- _Directions_: Please return every line of the material verbatim and skip any images.

- _Supplied records_:
-*-*-

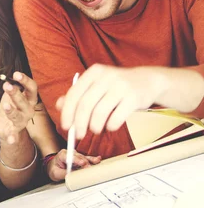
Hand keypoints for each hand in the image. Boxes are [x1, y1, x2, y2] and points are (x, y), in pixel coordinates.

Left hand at [0, 72, 37, 141]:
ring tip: (5, 106)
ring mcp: (22, 122)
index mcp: (29, 99)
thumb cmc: (11, 108)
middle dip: (16, 93)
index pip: (31, 88)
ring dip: (12, 111)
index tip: (16, 74)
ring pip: (18, 116)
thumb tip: (7, 79)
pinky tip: (11, 139)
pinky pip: (14, 136)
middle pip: (24, 101)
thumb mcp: (11, 95)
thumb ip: (11, 87)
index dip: (25, 81)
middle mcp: (28, 110)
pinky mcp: (14, 132)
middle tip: (7, 85)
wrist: (7, 128)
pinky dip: (13, 138)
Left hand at [47, 149, 100, 181]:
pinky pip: (87, 159)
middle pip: (79, 157)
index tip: (83, 163)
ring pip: (84, 157)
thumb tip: (72, 175)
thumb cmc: (54, 169)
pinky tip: (98, 159)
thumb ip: (63, 173)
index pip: (70, 157)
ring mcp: (76, 155)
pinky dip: (92, 160)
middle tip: (89, 169)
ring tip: (97, 162)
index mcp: (62, 155)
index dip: (77, 160)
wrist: (54, 166)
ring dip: (90, 161)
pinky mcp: (80, 159)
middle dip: (85, 162)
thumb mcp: (55, 173)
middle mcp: (70, 153)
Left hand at [56, 65, 171, 139]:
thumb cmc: (115, 86)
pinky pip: (116, 118)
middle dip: (79, 124)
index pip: (74, 94)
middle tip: (77, 135)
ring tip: (95, 130)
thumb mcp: (96, 85)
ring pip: (99, 113)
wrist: (148, 81)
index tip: (65, 126)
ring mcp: (121, 86)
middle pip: (85, 105)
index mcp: (93, 72)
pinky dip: (110, 126)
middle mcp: (106, 76)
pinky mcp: (134, 97)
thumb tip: (59, 105)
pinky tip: (110, 126)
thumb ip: (77, 94)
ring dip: (94, 126)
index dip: (67, 112)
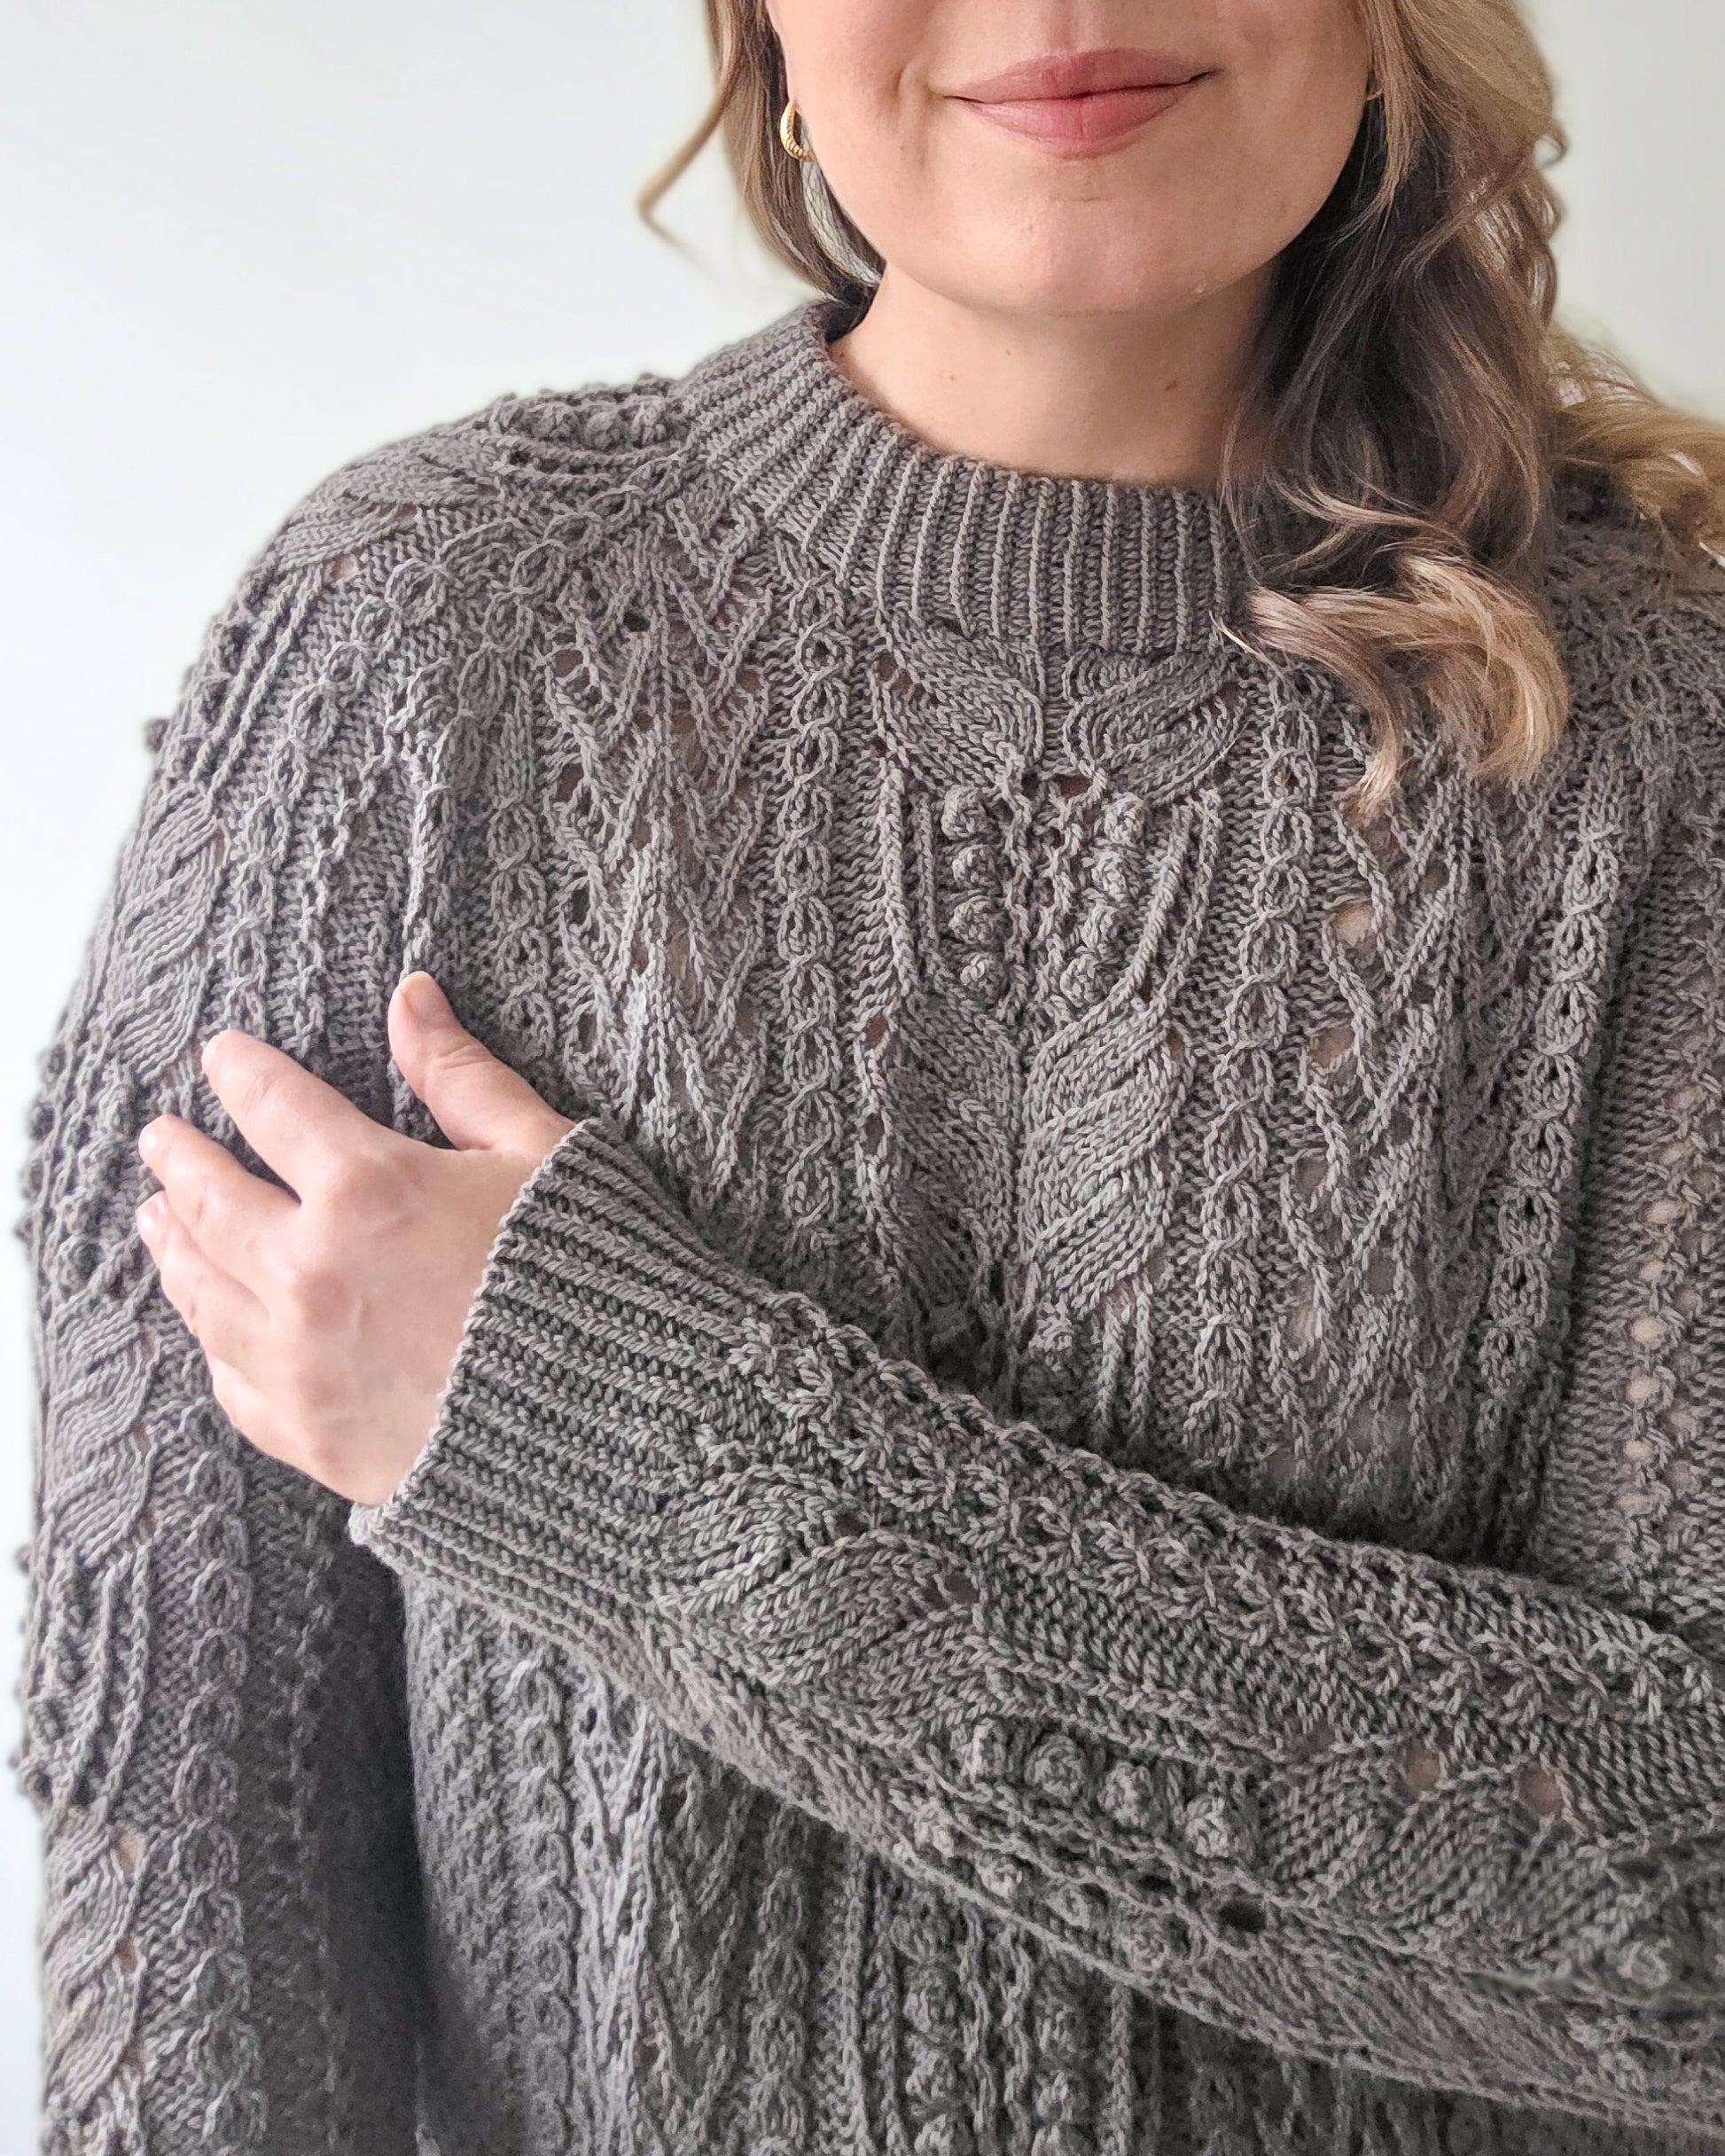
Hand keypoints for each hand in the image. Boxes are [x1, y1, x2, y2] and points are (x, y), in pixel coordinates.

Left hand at [133, 972, 577, 1503]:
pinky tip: (210, 1324)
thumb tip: (410, 995)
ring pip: (201, 1289)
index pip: (273, 1108)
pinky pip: (232, 1381)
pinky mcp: (310, 1436)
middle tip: (161, 1136)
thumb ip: (461, 1075)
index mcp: (367, 1188)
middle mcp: (310, 1273)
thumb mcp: (540, 1151)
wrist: (622, 1427)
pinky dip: (213, 1341)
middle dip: (181, 1158)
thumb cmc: (593, 1276)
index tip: (220, 1057)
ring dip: (172, 1244)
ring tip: (157, 1218)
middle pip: (212, 1199)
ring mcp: (300, 1362)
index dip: (240, 1073)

-*-*-

- _Answer space_:
Hand keypoints for each hand in the image. Boxes are [x1, y1, x2, y2] and points are (x, y), in pixel coordinates.

Left hand at [0, 72, 37, 141]:
ring tip: (5, 106)
ring mcp: (22, 122)
index mcp: (29, 99)
thumb cmc: (11, 108)
middle dip: (16, 93)
index pip: (31, 88)
ring dip: (12, 111)
index tip: (16, 74)
ring pip: (18, 116)
thumb tip: (7, 79)
pinky tip: (11, 139)
pinky pip: (14, 136)
middle pip: (24, 101)
thumb mcp: (11, 95)
thumb ip: (11, 87)
index dip: (25, 81)
middle mcp: (28, 110)
pinky mcp: (14, 132)
middle tip: (7, 85)
wrist: (7, 128)
pinky dip: (13, 138)
Left hand at [47, 149, 100, 181]:
pinky pip: (87, 159)
middle pip: (79, 157)
index tip: (83, 163)
ring pip: (84, 157)
thumb tip: (72, 175)
thumb cmc: (54, 169)
pinky tip: (98, 159)
thumb ip: (63, 173)
index pip: (70, 157)
ring mcp: (76, 155)
pinky dip: (92, 160)
middle tip: (89, 169)
ring tip: (97, 162)
index mcp: (62, 155)
index dip: (77, 160)
wrist: (54, 166)
ring dip: (90, 161)
pinky mcp: (80, 159)
middle dip: (85, 162)
thumb mcp: (55, 173)
middle mcp: (70, 153)
Left hand at [56, 65, 171, 139]:
thumb cmc: (115, 86)
pinky pip: (116, 118)
middle dip: (79, 124)
index pip: (74, 94)
middle tip: (77, 135)
ring tip: (95, 130)
thumb mcp: (96, 85)
ring pip: (99, 113)
wrist: (148, 81)
index tip: (65, 126)
ring mcp: (121, 86)
middle pip: (85, 105)
index mcp: (93, 72)
pinky dip: (110, 126)
middle mcp: (106, 76)
pinky mcp: (134, 97)
thumb tip: (59, 105)
pinky tip: (110, 126)
thumb ip: (77, 94)
ring dip: (94, 126)
index dip: (67, 112)
Hand keypoints for each hand in the image. Boxes are [x1, y1, x2, y2] and points are (x, y), in pixel coordinates.

Left hand at [133, 972, 577, 1503]:
pinky tip: (210, 1324)
thumb tip: (410, 995)
ring pip: (201, 1289)
index pip: (273, 1108)
pinky pip: (232, 1381)
pinky mcp: (310, 1436)
middle tip: (161, 1136)
thumb ip: (461, 1075)
index mcp: (367, 1188)
middle mcp: (310, 1273)
thumb mcp: (540, 1151)
wrist: (622, 1427)
pinky dip: (213, 1341)
middle dip: (181, 1158)
thumb cmc: (593, 1276)
index tip: (220, 1057)
ring dip: (172, 1244)
ring tip: (157, 1218)
middle pip: (212, 1199)
ring mcp: (300, 1362)
index dip: (240, 1073)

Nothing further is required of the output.